Being happy for people who make me happy
I have been lucky enough to get to know the extended families of close friends during my frequent visits to their homes. I soon struck a rapport with the grandmother or grandfather who came for a holiday and this stood the test of time.
I enjoyed listening to a way of life that was still so vivid in their memories and they were appreciative of the attention paid to them. I recall one grandparent teaching me card tricks, another expounding on his favourite subject of philosophy. It certainly was a learning experience for me.
I have kept in touch with all these people and feel good when I am told that they always ask about me.
Perhaps my effort to keep in touch is because I haven’t had much contact with my own extended family. Visits from relatives on my father’s side were non-existent for the most part as he was disowned by his parents for marrying someone of his own choice. He was never forgiven for this and, as a result, we had no contact with cousins or aunts and uncles from the paternal side.
However, years later, some did try to get in touch and they were always welcomed. But the years of estrangement had taken their toll and it was too late to establish strong ties or a meaningful connection.

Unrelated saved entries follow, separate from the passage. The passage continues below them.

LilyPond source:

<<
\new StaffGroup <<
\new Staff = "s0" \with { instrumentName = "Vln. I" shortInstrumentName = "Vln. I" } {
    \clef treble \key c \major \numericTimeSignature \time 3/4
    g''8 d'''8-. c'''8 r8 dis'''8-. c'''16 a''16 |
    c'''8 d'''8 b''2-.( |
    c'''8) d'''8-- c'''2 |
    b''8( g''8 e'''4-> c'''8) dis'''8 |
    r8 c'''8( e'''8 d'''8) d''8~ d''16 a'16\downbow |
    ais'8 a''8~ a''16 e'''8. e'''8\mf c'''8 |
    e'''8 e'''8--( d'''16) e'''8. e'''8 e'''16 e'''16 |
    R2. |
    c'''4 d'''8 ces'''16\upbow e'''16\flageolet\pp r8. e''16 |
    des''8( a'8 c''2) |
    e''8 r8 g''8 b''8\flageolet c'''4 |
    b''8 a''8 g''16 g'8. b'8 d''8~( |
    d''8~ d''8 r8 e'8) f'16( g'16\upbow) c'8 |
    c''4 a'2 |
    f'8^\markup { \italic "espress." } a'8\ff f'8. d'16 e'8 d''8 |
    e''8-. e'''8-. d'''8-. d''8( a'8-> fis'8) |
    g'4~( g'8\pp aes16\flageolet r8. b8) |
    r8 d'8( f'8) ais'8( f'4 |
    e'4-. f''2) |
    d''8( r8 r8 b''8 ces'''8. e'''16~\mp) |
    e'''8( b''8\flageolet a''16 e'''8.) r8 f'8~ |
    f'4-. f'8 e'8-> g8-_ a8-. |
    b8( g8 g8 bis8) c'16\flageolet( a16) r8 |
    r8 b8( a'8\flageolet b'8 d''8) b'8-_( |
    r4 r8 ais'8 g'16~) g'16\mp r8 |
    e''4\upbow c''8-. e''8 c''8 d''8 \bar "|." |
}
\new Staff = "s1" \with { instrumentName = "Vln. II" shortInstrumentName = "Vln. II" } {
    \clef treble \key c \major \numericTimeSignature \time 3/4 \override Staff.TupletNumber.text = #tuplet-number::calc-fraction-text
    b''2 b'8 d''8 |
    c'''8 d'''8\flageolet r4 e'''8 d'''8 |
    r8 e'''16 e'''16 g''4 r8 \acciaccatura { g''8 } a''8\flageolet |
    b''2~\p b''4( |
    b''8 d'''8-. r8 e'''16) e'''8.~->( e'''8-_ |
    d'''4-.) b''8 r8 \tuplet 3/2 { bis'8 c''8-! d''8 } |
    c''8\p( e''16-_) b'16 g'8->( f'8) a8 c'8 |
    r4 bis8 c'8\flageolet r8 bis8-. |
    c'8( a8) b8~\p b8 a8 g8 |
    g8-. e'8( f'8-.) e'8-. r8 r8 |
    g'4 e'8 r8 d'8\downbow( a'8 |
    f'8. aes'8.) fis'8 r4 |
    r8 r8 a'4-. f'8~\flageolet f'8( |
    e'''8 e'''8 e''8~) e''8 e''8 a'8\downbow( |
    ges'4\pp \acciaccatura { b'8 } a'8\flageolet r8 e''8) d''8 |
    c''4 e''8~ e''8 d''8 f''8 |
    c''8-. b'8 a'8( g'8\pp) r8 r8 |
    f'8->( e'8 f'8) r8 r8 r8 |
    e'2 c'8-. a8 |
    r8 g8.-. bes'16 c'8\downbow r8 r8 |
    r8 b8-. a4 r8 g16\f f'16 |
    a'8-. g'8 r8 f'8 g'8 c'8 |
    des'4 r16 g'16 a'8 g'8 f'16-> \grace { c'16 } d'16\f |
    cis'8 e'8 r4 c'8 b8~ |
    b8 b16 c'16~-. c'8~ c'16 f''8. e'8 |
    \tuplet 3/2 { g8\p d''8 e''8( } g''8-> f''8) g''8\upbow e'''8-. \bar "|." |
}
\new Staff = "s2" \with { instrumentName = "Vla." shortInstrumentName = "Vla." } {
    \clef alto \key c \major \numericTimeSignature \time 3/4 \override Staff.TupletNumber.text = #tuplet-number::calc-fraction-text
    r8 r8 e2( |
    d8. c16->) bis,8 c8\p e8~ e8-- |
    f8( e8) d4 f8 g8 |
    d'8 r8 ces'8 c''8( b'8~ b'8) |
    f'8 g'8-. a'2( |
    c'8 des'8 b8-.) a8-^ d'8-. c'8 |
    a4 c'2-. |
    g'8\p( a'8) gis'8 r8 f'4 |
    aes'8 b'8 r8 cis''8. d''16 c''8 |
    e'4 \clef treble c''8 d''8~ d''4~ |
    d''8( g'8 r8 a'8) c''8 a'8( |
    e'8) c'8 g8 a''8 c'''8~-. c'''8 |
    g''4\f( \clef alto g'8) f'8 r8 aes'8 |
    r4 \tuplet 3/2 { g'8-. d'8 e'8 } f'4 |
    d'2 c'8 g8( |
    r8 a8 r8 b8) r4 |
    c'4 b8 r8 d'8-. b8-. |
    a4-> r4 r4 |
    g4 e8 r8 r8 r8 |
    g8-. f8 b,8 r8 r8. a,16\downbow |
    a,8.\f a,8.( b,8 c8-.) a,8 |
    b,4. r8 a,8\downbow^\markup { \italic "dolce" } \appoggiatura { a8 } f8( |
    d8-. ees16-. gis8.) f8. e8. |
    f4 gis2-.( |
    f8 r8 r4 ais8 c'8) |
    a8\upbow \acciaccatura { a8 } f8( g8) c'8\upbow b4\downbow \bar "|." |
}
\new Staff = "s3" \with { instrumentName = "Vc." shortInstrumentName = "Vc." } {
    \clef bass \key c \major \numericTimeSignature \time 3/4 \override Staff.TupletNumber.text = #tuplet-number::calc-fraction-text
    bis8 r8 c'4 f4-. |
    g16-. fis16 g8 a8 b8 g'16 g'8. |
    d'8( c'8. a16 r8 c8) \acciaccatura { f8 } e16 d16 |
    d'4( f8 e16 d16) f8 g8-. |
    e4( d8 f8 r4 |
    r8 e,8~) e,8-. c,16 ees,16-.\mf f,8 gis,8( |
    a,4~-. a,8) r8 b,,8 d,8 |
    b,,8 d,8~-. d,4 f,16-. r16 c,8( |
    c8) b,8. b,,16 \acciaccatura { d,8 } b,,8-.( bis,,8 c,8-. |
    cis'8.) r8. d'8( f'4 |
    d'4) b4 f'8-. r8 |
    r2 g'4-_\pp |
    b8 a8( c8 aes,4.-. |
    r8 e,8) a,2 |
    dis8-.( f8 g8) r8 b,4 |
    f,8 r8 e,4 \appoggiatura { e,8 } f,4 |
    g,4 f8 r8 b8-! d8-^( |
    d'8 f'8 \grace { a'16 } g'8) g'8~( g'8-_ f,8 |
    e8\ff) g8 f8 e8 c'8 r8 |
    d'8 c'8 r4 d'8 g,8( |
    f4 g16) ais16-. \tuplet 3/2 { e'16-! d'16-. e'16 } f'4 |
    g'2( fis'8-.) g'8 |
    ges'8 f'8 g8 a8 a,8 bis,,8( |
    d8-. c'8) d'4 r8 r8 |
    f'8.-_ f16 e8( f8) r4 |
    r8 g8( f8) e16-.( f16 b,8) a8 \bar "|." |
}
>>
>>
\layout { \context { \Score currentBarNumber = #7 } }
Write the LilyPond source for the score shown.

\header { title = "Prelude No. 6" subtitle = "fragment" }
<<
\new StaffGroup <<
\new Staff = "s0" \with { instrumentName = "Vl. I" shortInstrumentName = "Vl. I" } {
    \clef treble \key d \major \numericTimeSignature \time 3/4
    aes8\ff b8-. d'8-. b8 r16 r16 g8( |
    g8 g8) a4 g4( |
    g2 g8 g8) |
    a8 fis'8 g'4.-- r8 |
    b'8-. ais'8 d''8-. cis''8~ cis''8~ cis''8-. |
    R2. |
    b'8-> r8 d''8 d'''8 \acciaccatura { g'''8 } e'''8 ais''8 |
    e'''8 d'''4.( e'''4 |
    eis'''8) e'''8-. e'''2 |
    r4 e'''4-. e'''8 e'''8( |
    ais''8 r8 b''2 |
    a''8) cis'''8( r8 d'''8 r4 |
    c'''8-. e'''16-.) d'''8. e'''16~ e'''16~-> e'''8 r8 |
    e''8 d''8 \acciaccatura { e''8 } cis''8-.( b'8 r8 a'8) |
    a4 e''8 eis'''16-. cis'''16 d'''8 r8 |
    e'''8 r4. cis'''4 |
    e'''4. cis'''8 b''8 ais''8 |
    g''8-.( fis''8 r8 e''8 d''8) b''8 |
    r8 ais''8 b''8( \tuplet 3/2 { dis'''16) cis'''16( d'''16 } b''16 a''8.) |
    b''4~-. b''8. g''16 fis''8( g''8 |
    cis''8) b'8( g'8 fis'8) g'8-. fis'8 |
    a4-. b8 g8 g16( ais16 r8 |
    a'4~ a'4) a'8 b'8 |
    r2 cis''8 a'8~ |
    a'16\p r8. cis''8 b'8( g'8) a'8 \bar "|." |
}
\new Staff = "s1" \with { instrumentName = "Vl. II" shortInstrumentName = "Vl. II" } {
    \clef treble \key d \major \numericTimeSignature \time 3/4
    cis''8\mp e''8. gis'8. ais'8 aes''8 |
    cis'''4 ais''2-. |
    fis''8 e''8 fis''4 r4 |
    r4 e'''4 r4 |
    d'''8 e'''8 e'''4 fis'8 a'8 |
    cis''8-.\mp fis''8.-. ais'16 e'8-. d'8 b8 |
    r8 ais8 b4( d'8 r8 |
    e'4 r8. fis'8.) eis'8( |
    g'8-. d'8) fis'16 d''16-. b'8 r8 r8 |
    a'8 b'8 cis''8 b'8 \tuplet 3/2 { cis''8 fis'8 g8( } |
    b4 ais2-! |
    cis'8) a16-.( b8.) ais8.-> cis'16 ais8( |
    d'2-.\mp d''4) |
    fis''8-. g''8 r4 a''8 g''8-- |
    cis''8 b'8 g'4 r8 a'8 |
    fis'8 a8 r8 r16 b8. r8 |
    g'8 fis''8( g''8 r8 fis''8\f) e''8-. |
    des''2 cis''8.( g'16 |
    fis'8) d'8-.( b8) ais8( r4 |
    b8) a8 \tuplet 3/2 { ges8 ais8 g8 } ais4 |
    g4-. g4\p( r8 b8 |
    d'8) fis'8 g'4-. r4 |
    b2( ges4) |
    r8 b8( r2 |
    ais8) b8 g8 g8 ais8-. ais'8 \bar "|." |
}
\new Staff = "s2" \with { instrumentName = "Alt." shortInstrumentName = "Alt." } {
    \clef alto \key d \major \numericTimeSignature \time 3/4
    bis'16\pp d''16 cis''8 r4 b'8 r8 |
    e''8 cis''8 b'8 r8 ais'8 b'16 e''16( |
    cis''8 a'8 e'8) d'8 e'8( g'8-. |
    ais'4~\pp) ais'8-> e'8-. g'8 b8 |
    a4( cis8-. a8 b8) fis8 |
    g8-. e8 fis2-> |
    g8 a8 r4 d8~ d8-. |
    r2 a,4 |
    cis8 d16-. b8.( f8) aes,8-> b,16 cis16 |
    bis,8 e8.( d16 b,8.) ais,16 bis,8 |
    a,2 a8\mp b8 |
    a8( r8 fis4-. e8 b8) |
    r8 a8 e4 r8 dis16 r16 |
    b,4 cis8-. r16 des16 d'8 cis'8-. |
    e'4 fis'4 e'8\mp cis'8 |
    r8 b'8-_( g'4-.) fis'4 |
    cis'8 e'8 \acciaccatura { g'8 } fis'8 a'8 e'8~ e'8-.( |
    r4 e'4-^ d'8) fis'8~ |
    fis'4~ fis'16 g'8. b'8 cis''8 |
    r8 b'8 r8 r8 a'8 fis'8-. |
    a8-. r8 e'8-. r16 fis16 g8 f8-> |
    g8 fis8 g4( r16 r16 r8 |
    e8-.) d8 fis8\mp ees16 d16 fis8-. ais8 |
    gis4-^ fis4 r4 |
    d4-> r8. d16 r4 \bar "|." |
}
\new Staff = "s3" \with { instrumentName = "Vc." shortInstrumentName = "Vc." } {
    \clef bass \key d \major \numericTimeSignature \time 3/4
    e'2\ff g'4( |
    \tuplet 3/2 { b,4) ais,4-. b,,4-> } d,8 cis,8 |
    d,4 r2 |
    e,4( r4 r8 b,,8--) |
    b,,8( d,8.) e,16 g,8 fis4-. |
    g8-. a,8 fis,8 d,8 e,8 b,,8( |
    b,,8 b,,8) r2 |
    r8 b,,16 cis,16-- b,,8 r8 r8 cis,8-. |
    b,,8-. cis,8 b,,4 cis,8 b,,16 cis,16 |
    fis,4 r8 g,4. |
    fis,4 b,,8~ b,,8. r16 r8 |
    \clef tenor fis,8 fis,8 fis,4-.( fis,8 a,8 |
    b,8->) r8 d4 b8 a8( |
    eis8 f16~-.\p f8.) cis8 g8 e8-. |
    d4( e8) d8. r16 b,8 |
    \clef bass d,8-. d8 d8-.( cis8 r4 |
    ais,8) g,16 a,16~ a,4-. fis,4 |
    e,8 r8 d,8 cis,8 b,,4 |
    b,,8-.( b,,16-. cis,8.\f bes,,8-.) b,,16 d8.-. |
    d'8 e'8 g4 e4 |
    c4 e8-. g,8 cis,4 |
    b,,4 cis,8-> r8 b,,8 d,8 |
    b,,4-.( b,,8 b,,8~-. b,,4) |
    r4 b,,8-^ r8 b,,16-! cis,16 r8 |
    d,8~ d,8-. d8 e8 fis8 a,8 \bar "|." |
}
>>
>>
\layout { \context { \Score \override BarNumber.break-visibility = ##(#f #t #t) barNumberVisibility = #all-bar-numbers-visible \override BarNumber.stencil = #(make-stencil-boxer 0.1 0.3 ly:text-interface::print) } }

So, I consider myself lucky to have had the opportunity to bond with relatives of close friends, who are like family. For example, the other day I suddenly remembered the birthday of a grandmother of a good friend. The grand old lady died many years ago but I vividly remember her visits and my conversations with her. She was well-educated and came from an illustrious family and it was always a pleasure spending time with her. When I texted my friend to let her know that I had remembered the date, she was deeply touched as well as impressed.
I happen to have a very good memory for birthdays and anniversaries of people whom I care about and this has always stood me in good stead. Earlier, I used to send cards on the occasion but now this has changed to wishes on Facebook or WhatsApp as everyone is connected these days. Even if the elderly person is not social media savvy, there are children or grandchildren who are active on these platforms and who help to convey the message.
On another occasion, on a short trip to Bengaluru, I went to the house of a dear friend where her mother-in-law lived. Although this friend lived in Mumbai, I told myself I must make the time to visit this lady who had always been so loving and welcoming.
The change in her was sad to see as age had taken its toll. But I was awestruck when she told me that she had just had a cookbook published. It later went on to win an international prize. She insisted on giving me a copy, which I gladly accepted, and even wrote inside it. Then she decided I had to eat something she had made.
Normally, she wasn’t allowed into the kitchen due to her frail condition. But she walked into the kitchen, brushed aside the helper there and lit the stove with hands that shook. She made me a south Indian snack and managed to complete the task without incident. The woman who usually cooked for her stood by her side but was commanded not to help her as she was determined to do this all by herself.
She sat down at the table and watched me eat, eagerly waiting for my reaction. Of course, it tasted wonderful, especially when it was cooked with so much love.
The saying ‘the best and most beautiful things in the world are felt with the heart’ is so true.